MIAMI (CBS4) - Two veteran Miami-Dade Schools Police officers are suing Chief Charles Hurley, saying he hounded them for sex. One officer says Hurley requested sex in her office.

Hurley refused to comment about the allegations when CBS4's Peter D'Oench caught up with him Wednesday afternoon at his home in Southwest Miami-Dade.

"I'm not going to comment," he told D'Oench as he was supervising some men who were working on his home.

D'Oench spoke with one of the officers along with her attorney Willie Gary in Boca Raton.

"I feel humiliated and I feel disrespected," said Commander Deanna Fox-Williams, who has been with the department for 17 years. She told CBS4's Peter D'Oench, "I was sexually harassed on 35 different occasions. In one instance he started to show his private parts in an erect fashion at a retreat. I was taken aback because of him doing that and I was very surprised."

Fox-Williams told CBS4's Peter D'Oench, "There were different times when he requested to have sex in my office at Miami-Dade Police headquarters. I of course rebuffed every advance. I am in a career where I have done the best I could in going through the ranks and considered taking every test very carefully and for this to happen to me is very disrespectful."

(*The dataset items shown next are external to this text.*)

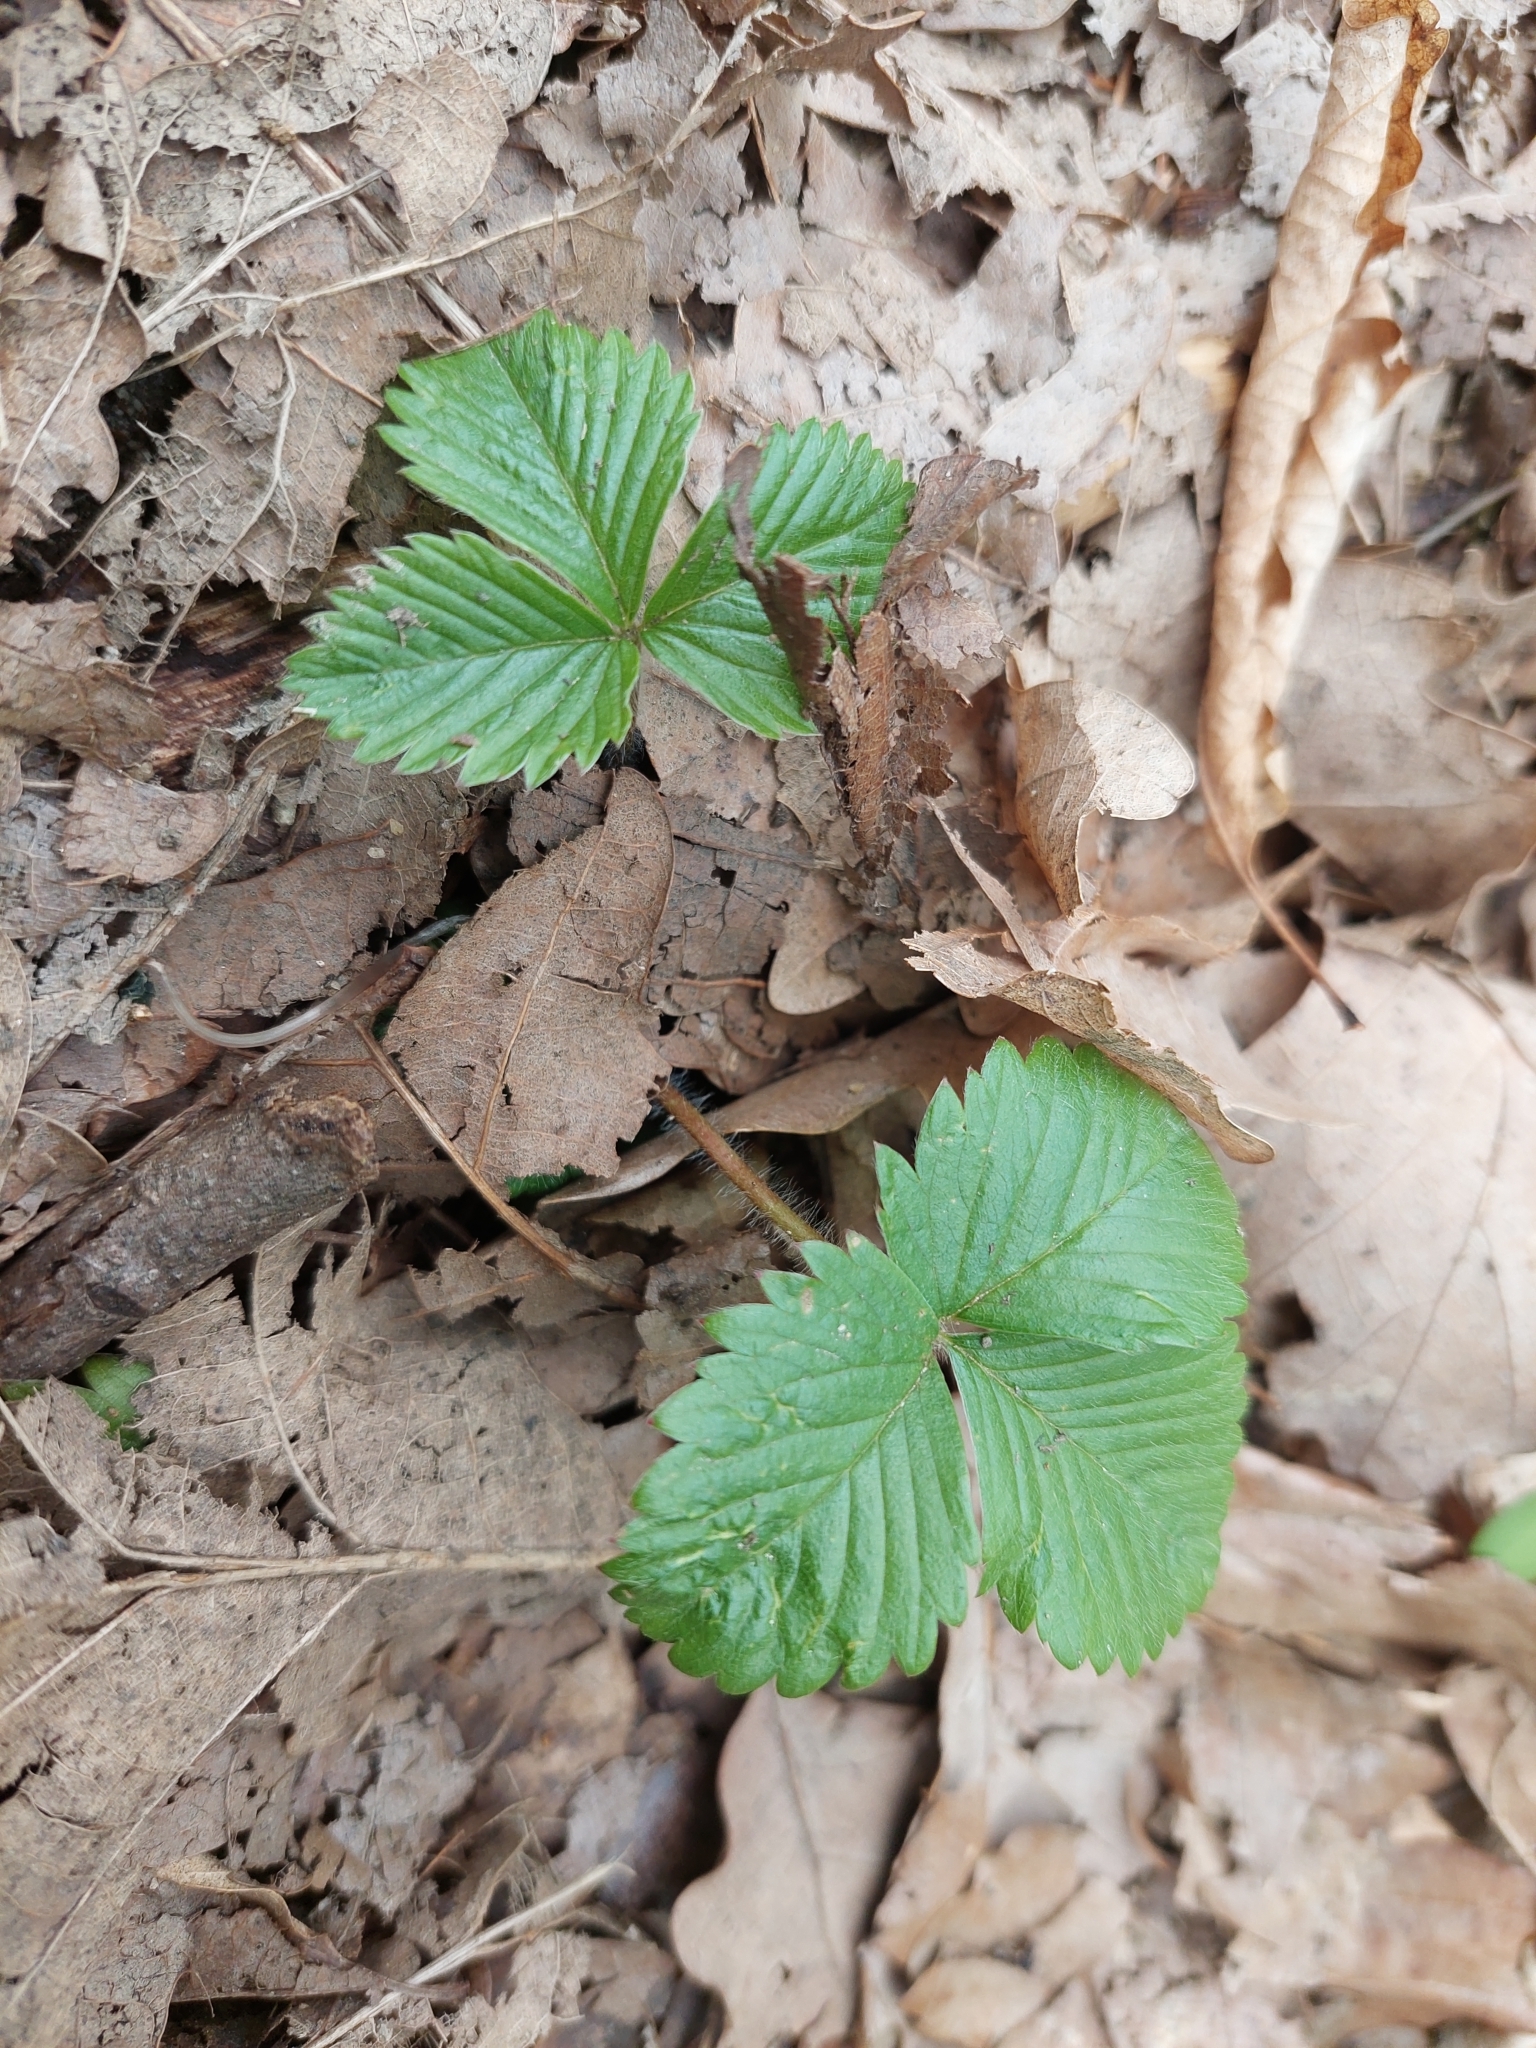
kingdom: Plantae
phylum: Tracheophyta
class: Magnoliopsida
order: Rosales
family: Rosaceae
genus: Fragaria
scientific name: Fragaria vesca
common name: Wild strawberry
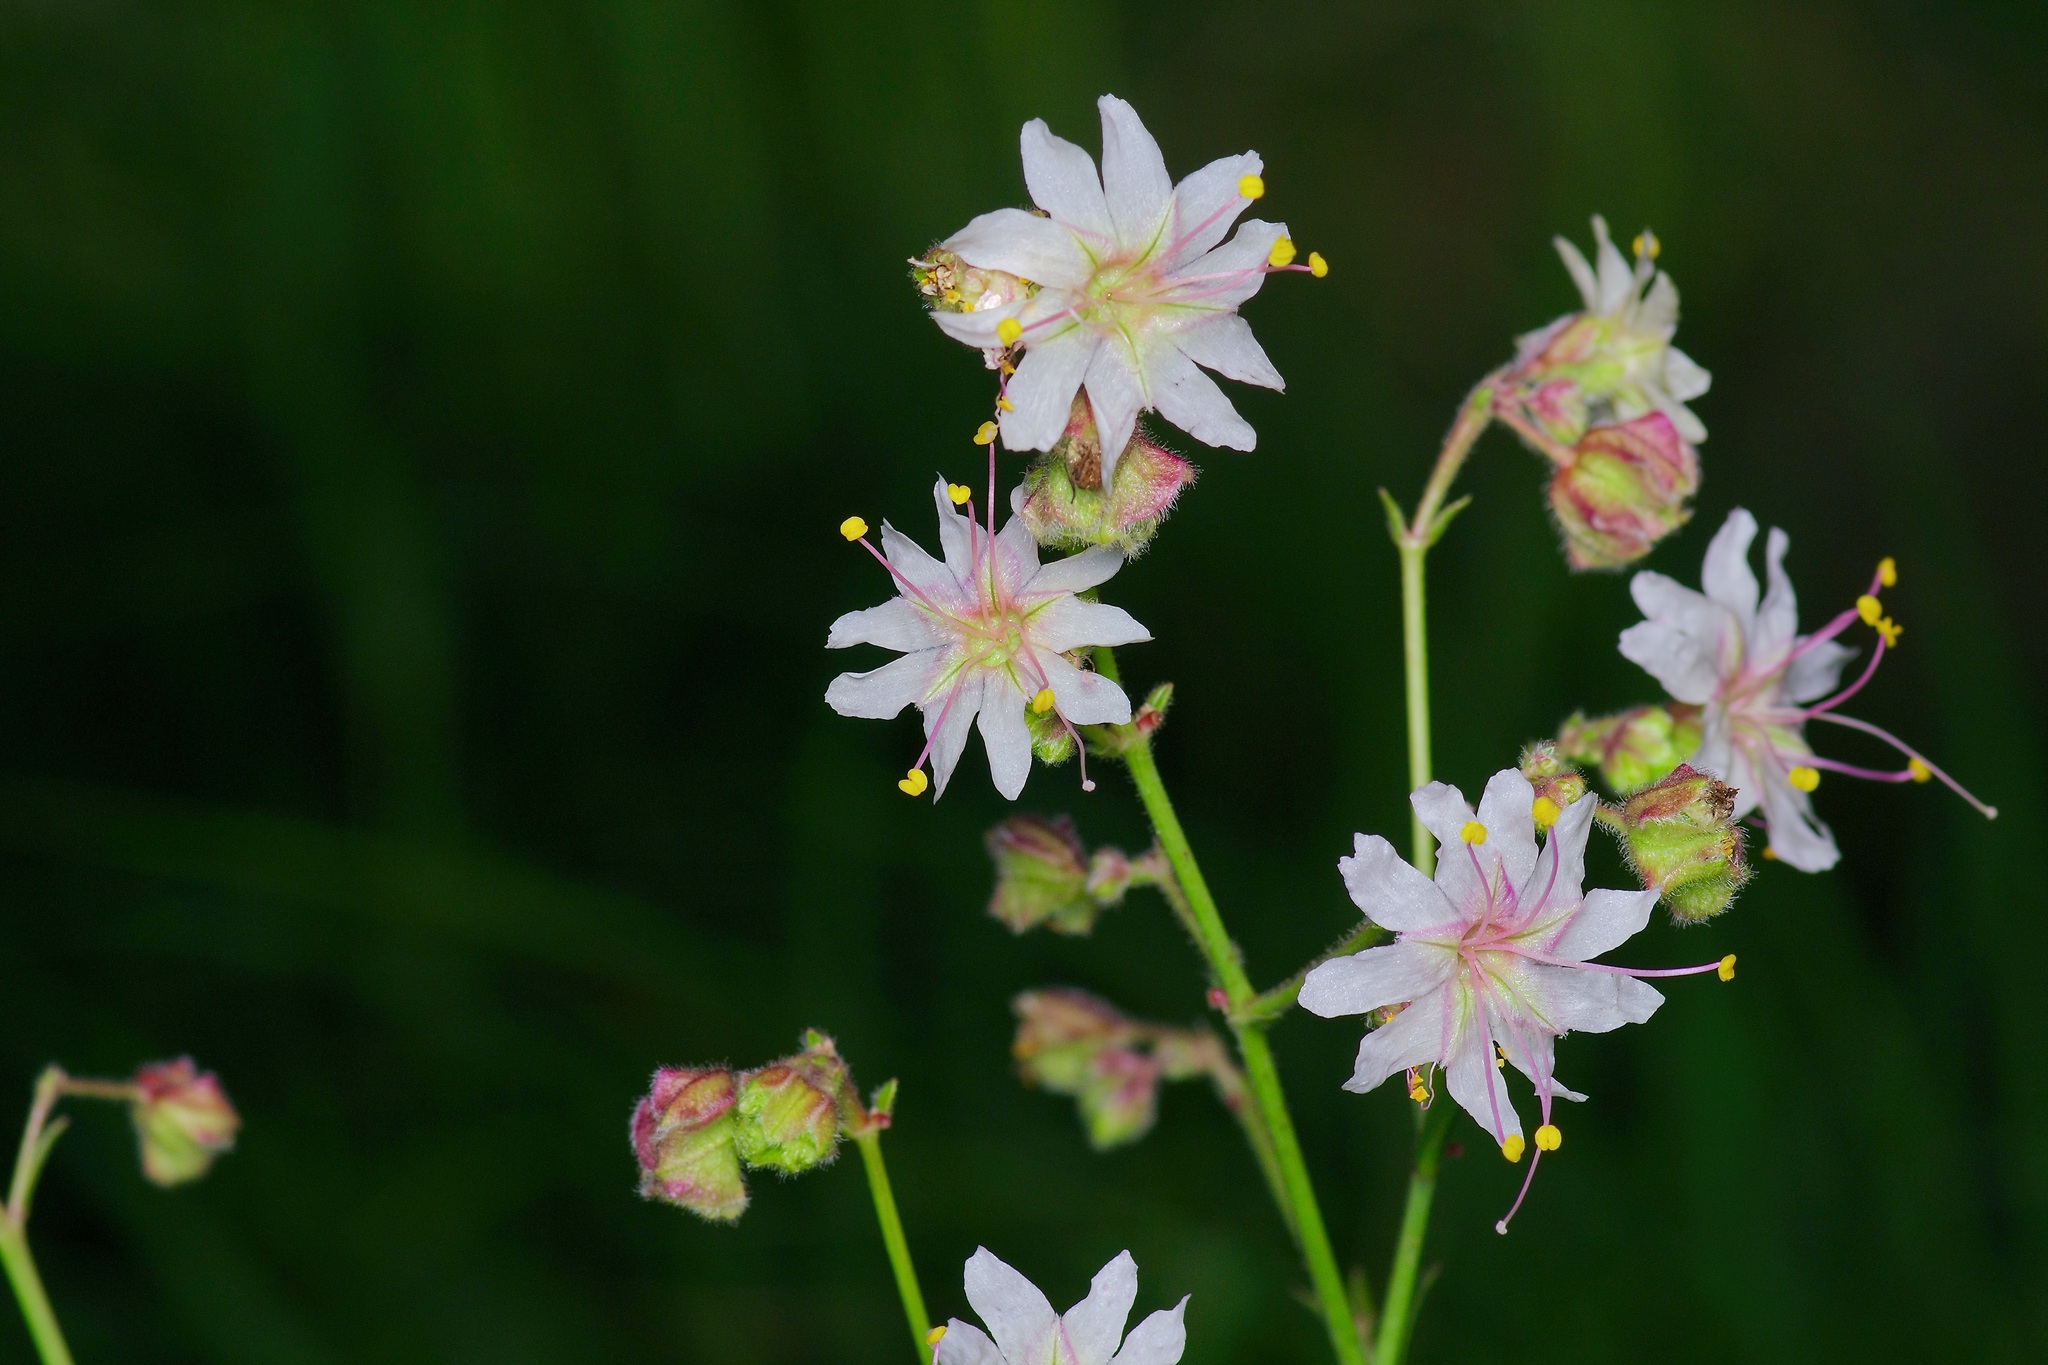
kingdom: Plantae
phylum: Tracheophyta
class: Magnoliopsida
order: Caryophyllales
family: Nyctaginaceae
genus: Mirabilis
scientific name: Mirabilis linearis
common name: Linear-leaved four-o'clock
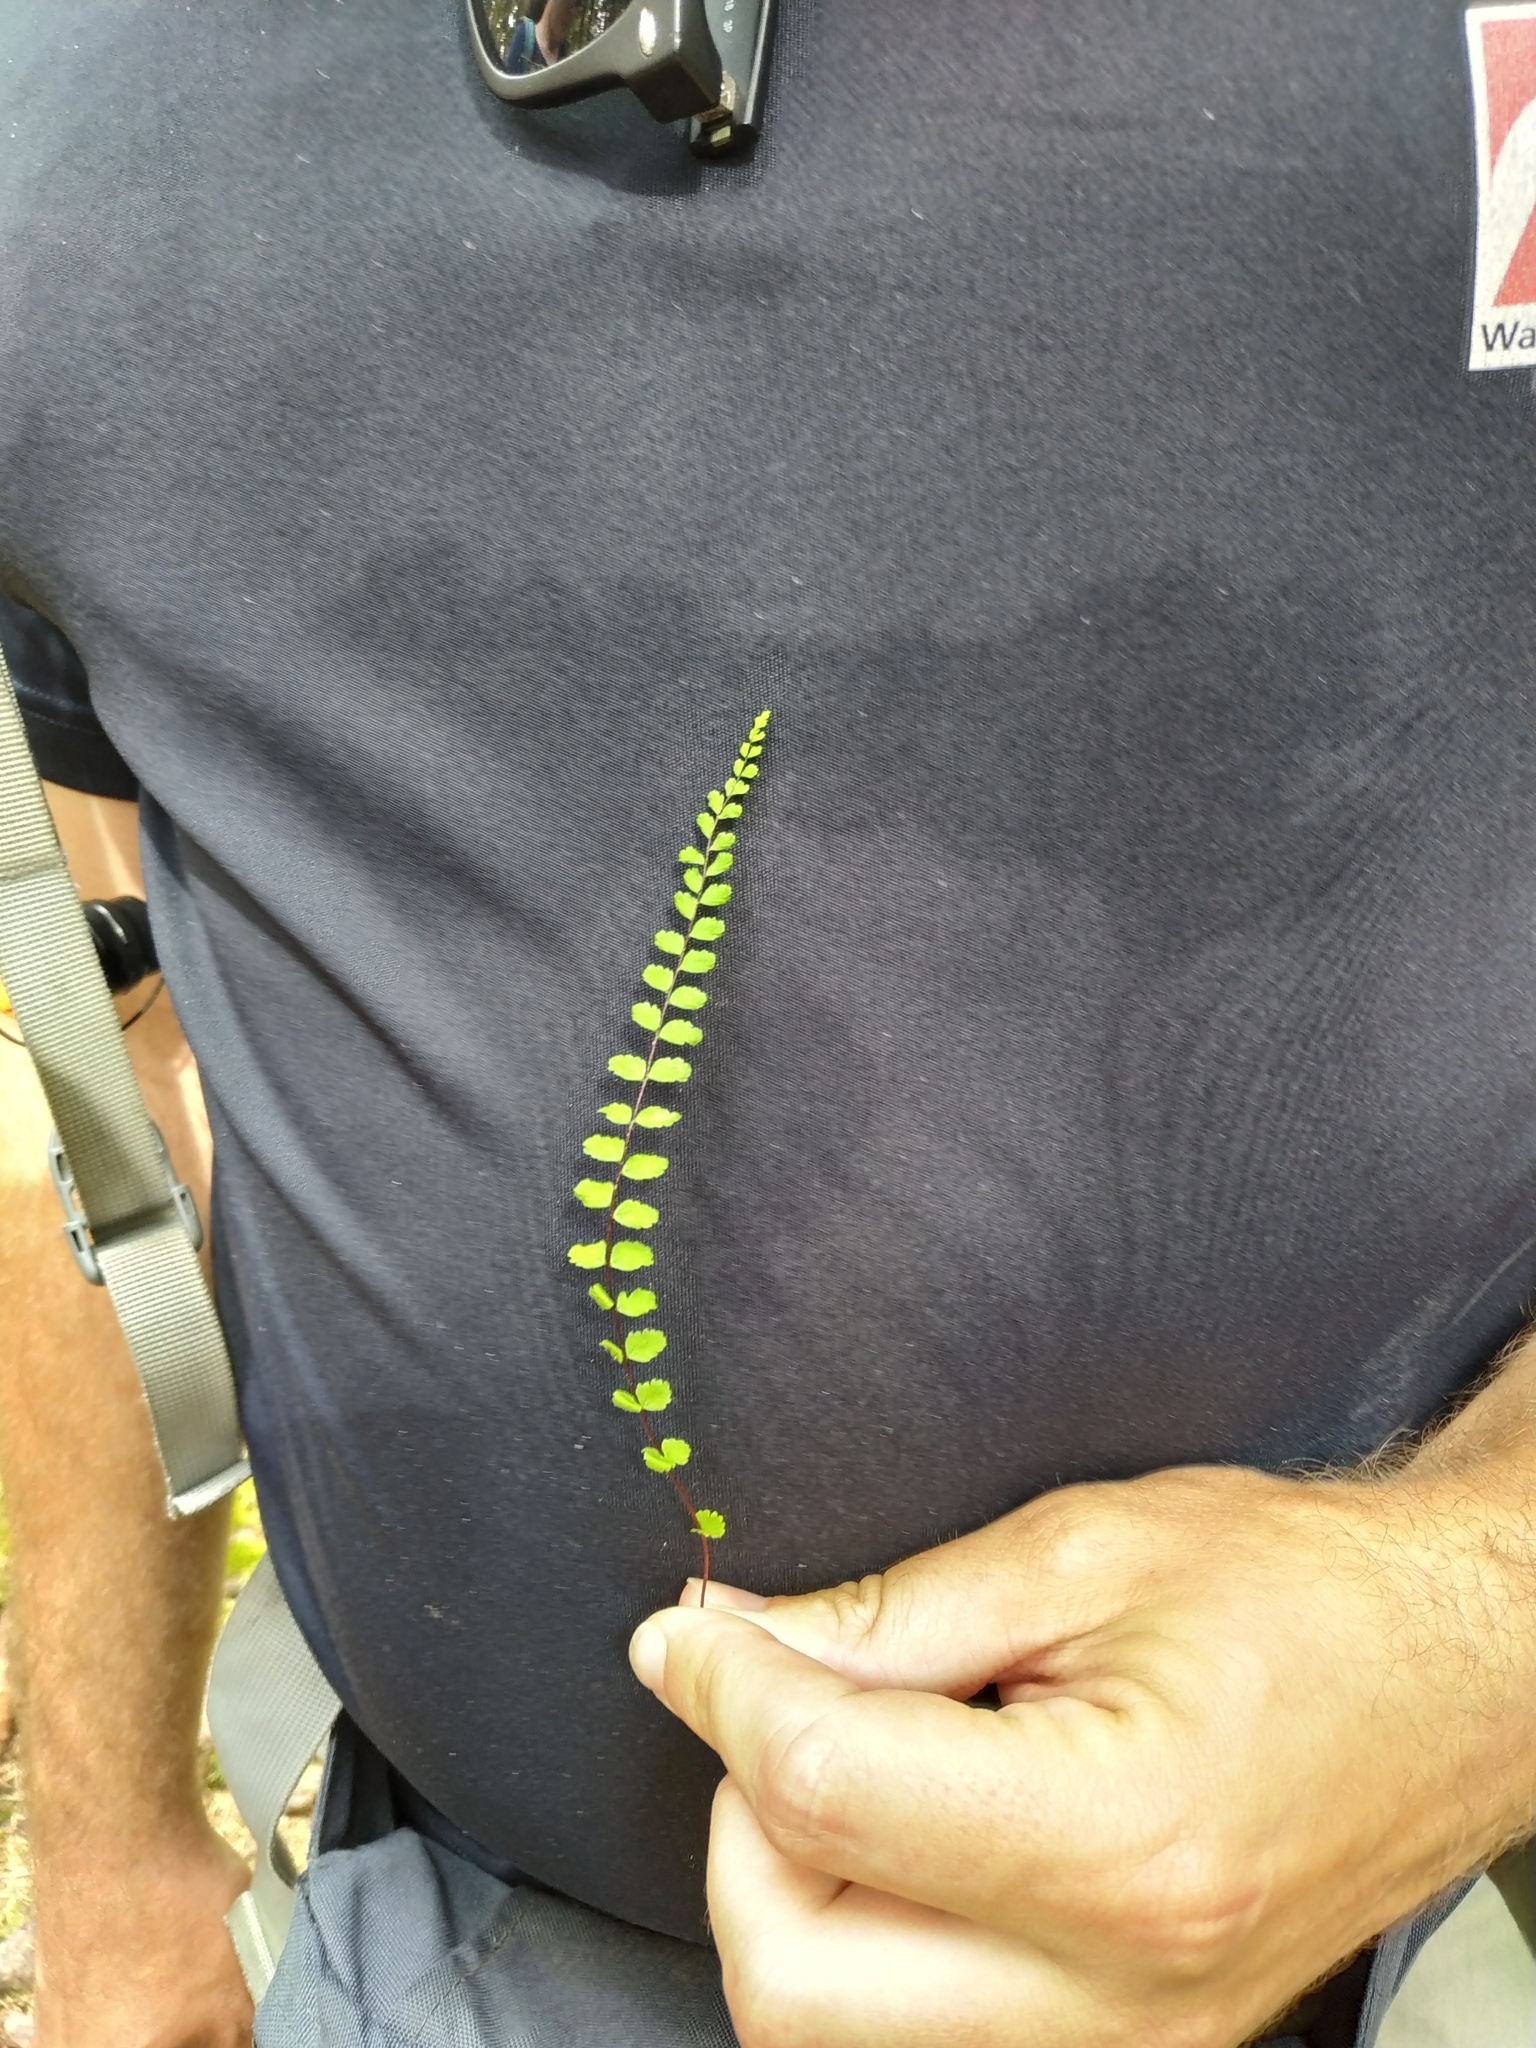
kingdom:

"I am very shocked and surprised and disappointed because the person I knew many years ago would not have said or done those things," Fox-Williams said.

Hurley, who was pictured in a photo with Fox-Williams, was reassigned by the School District in May. That was after Fox-Williams and Officer Yewande Gibson filed complaints with the Equal Employment Opportunities Commission saying they were sexually harassed and saying that violated state and federal law because they were threatened with retaliation.

Fox-Williams told D'Oench she was threatened with termination and Gibson was transferred out of an office that she loved working in.

Fox-Williams said she had not filed a complaint before that with her bosses.

"The School Board is a situation where it's very hard to say anything against anyone because they are so close," said Fox-Williams. "I felt that whatever I said would fall on deaf ears."

The officers' attorney, Willie Gary, has filed two multi-million dollar lawsuits against Hurley, Schools Superintendent Alberto Carvalho and the School Board.

Jimmy Brown, the District Director of Professional Standards, told D'Oench, "An investigation was launched and the employee was reassigned. He is been relieved of all law enforcement duties. The District takes all such matters seriously. We have a high degree of ethics. Mr. Hurley continues to receive his salary of $114,245. We can comment further because of pending litigation."

Gary told D'oench, "It was widespread and the talk of the department. Everyone knew that Chief Hurley had issues. We are trying to get justice for the officers. They've been good employees. They haven't been treated with the dignity and respect that they deserve."

Fox-Williams said, "I came forward because I feel a lot of women have suffered as I did. And being in a male-dominated profession, it is very hard to do this. You have to develop a very thick skin. No one should ever violate us or give us unwelcome comments."

Fox-Williams told D'Oench that part of her pride comes from being the daughter of a now retired Miami Police Officer.